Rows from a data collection
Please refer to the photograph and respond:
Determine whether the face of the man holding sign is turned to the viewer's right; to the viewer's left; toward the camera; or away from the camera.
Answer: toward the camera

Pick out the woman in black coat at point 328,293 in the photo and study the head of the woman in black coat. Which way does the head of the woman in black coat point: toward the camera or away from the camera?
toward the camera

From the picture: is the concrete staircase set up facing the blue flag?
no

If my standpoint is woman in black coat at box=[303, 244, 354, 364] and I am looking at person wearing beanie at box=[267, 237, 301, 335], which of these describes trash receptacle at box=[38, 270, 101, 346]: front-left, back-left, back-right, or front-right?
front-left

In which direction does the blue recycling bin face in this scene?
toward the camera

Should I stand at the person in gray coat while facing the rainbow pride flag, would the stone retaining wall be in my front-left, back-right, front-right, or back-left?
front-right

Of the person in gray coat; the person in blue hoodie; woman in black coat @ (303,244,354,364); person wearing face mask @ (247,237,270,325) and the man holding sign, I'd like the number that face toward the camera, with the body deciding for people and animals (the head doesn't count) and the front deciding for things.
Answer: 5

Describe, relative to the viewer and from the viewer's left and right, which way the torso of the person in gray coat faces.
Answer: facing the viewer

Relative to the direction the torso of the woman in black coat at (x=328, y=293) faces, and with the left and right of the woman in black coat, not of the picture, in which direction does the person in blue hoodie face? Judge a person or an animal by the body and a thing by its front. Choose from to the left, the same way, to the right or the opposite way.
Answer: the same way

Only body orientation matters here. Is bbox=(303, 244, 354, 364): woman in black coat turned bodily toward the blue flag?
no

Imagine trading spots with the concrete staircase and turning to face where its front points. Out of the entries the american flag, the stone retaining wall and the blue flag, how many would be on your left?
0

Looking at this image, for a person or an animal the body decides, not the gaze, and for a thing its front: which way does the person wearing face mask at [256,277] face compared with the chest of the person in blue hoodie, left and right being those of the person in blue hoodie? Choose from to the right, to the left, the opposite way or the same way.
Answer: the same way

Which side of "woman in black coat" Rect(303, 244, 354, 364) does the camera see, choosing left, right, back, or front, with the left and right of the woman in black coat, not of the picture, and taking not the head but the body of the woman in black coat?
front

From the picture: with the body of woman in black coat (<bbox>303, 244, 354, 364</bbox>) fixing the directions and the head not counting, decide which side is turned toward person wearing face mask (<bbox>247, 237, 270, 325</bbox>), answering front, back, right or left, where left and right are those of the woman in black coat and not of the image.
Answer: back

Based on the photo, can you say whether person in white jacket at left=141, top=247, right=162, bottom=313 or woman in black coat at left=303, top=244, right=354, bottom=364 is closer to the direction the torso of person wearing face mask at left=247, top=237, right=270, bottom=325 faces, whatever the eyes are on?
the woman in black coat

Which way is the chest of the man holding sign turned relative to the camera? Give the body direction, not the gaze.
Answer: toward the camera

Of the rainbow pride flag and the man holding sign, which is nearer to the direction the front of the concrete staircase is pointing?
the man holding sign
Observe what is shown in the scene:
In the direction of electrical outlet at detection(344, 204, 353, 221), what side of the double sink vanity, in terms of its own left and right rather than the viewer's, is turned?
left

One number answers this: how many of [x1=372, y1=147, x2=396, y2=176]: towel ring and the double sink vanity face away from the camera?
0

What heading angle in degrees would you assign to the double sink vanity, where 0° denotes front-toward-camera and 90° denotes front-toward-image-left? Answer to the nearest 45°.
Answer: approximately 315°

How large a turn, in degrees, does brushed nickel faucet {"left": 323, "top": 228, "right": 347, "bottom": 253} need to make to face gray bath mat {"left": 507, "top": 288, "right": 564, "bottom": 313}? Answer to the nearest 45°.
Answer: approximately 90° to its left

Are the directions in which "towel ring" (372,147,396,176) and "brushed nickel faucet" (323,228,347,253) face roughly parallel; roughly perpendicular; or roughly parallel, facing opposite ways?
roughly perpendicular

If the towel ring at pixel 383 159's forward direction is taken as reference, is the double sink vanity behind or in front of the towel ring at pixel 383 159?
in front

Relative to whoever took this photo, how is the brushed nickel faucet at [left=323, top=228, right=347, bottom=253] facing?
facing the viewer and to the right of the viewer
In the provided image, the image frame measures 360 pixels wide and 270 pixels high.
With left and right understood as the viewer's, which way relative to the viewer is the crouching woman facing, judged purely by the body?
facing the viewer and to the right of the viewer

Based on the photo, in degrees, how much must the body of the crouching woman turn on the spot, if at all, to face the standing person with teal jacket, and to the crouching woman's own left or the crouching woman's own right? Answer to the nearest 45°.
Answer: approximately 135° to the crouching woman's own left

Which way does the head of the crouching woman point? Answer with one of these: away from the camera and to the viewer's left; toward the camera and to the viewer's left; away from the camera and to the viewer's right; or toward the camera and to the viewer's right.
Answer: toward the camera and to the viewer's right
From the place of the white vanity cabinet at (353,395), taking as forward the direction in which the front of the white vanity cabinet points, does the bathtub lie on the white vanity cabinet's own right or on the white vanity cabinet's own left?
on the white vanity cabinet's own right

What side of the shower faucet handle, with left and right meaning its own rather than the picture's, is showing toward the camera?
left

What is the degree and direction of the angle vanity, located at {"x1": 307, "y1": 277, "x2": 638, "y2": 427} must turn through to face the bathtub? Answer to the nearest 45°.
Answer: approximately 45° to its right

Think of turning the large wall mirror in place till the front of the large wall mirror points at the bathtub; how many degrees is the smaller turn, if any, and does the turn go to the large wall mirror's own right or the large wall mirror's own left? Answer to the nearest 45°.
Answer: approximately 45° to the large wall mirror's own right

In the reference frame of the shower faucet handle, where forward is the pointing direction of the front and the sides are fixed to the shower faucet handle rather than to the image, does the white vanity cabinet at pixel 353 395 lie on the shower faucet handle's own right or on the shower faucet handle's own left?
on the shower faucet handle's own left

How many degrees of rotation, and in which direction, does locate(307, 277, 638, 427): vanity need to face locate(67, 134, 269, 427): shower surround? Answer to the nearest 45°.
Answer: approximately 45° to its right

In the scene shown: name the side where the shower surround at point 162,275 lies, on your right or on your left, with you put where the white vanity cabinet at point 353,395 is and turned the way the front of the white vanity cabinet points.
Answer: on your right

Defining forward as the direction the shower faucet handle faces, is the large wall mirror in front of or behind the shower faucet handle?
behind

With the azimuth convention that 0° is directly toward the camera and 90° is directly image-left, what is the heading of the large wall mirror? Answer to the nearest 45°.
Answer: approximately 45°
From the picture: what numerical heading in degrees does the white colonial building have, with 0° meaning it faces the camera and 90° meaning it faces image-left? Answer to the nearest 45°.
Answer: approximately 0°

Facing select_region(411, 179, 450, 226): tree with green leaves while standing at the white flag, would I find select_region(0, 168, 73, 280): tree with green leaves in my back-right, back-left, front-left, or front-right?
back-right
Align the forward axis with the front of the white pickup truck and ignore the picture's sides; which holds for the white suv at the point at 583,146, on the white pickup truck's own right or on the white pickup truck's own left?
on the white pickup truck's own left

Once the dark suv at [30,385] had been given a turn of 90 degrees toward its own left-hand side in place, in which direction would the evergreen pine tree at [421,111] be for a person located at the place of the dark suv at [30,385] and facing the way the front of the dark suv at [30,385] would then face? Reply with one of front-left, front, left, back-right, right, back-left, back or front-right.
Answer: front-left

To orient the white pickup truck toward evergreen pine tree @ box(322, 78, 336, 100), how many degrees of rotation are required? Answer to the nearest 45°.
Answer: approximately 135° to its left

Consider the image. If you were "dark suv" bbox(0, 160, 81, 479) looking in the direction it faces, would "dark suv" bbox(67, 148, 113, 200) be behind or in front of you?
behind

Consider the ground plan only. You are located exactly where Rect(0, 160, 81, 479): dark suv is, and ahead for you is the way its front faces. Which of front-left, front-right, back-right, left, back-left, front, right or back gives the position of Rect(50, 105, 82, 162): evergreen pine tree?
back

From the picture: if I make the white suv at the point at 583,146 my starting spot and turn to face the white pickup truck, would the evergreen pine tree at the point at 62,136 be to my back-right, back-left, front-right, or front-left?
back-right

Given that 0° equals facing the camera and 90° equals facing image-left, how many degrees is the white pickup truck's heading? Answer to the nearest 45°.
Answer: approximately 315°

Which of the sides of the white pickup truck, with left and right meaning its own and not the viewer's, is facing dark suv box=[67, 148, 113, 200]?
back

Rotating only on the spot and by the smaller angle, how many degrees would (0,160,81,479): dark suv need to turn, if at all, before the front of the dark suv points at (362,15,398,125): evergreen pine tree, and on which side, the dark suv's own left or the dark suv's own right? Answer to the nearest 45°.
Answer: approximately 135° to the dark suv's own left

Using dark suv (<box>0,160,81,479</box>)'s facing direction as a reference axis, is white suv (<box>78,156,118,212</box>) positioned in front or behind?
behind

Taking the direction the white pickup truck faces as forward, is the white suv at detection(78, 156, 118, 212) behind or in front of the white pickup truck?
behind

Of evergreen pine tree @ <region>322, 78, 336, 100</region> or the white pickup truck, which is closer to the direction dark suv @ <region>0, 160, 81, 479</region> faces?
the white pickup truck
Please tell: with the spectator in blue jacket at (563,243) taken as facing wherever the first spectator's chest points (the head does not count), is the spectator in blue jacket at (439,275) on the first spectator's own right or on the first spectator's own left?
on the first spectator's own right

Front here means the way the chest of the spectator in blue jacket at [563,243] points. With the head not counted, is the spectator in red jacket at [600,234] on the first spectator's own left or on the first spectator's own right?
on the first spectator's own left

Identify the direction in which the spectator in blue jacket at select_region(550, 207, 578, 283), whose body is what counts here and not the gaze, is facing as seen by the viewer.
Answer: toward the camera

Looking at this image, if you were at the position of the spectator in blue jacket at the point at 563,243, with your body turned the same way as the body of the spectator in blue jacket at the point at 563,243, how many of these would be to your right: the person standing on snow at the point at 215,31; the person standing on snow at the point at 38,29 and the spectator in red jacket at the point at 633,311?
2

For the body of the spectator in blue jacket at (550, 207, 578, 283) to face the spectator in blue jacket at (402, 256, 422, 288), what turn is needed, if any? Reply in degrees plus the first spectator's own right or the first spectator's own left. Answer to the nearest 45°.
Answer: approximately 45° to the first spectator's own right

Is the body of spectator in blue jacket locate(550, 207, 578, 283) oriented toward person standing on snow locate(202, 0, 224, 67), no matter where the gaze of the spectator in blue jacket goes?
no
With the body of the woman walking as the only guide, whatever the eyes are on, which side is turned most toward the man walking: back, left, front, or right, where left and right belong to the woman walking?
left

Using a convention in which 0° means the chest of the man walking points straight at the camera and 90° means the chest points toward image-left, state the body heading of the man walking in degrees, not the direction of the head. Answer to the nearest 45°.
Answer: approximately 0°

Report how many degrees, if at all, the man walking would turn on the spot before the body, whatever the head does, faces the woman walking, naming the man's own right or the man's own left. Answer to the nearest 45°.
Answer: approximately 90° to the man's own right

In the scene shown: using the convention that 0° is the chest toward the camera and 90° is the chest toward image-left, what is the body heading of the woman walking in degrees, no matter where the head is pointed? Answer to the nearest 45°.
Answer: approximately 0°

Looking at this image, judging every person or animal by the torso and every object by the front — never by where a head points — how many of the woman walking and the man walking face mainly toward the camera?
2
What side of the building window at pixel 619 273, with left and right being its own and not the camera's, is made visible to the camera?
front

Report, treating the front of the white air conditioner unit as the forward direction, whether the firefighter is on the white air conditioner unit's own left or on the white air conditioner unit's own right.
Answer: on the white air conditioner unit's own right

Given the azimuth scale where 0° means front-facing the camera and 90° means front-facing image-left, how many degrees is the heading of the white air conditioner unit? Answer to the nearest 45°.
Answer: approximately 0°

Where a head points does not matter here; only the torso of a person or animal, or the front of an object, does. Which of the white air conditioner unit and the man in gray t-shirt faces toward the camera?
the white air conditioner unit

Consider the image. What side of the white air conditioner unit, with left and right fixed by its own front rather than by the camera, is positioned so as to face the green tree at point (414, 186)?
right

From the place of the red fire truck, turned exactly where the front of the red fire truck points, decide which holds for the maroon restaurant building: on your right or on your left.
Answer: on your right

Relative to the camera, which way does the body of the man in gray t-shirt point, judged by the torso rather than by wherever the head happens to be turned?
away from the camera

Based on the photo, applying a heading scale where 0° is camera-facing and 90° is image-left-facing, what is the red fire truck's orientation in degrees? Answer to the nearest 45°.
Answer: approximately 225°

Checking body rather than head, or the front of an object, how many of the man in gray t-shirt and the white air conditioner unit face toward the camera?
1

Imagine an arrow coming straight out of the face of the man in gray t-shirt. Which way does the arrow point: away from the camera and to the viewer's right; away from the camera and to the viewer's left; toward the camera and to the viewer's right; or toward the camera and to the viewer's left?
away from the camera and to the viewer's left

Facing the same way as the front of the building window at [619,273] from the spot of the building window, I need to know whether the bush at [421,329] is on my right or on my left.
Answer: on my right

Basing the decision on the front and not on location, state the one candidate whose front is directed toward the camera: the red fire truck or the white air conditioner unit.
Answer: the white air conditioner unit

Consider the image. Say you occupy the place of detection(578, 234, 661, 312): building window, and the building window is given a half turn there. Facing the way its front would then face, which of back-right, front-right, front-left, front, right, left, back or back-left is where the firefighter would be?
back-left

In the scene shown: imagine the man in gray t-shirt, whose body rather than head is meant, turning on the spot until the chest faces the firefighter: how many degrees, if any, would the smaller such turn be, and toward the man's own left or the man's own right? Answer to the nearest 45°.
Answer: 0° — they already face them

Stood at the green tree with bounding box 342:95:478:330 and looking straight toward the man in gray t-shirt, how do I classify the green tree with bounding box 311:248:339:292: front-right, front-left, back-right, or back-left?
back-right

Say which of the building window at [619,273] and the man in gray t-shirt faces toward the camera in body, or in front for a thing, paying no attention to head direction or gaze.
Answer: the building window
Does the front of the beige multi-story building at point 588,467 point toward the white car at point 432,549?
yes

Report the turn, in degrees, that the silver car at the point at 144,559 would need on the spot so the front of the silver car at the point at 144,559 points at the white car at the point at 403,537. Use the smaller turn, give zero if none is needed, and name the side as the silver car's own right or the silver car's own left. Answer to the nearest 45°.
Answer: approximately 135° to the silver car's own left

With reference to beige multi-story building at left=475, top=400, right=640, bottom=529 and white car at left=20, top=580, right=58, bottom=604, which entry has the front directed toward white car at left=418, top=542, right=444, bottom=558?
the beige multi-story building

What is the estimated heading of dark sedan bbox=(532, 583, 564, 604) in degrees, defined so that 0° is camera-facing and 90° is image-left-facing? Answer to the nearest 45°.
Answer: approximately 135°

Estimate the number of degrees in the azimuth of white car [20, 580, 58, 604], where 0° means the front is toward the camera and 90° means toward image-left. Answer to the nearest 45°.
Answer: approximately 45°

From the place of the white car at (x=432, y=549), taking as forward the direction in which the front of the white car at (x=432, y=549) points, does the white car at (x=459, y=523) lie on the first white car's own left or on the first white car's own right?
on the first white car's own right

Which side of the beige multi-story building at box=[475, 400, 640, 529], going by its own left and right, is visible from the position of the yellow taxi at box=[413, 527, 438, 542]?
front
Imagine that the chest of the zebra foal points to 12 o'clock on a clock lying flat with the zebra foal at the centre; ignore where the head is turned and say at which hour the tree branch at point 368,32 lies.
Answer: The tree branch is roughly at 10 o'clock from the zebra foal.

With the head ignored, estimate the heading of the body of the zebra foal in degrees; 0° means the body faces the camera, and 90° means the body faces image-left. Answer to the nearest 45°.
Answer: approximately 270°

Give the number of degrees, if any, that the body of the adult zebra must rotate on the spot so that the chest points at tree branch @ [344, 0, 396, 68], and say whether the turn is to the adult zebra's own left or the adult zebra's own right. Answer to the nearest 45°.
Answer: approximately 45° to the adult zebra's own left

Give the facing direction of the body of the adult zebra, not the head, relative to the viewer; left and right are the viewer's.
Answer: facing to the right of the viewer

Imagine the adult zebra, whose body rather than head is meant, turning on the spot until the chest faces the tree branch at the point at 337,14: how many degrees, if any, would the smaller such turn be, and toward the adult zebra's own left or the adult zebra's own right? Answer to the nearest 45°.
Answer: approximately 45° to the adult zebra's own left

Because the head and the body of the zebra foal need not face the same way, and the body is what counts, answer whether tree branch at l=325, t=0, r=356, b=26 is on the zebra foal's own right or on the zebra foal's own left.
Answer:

• Goal of the exercise: Copy verbatim the rows between the line containing "Where a head points does" and the line containing "Answer: approximately 225°", inclusive.

• Your response:
Where a head points does not matter here; only the torso of a person or animal, or the front of an object, does. Which of the white air conditioner unit and the man in gray t-shirt faces toward the camera?
the white air conditioner unit

Consider the image. What side of the white air conditioner unit, with left and right fixed by its own front rather than by the camera, is positioned so as to face the green tree at point (414, 186)?
right

From the place of the red fire truck, turned exactly where the front of the red fire truck points, decide which holds for the maroon restaurant building: on your right or on your left.
Answer: on your right

Relative to the camera, which way does the body of the man in gray t-shirt point, judged by the torso rather than by wherever the head happens to be turned?
away from the camera

Based on the photo, applying a heading scale where 0° is camera-facing and 90° is image-left-facing, what is the red fire truck's orientation in degrees? Answer to the nearest 45°.
Answer: approximately 225°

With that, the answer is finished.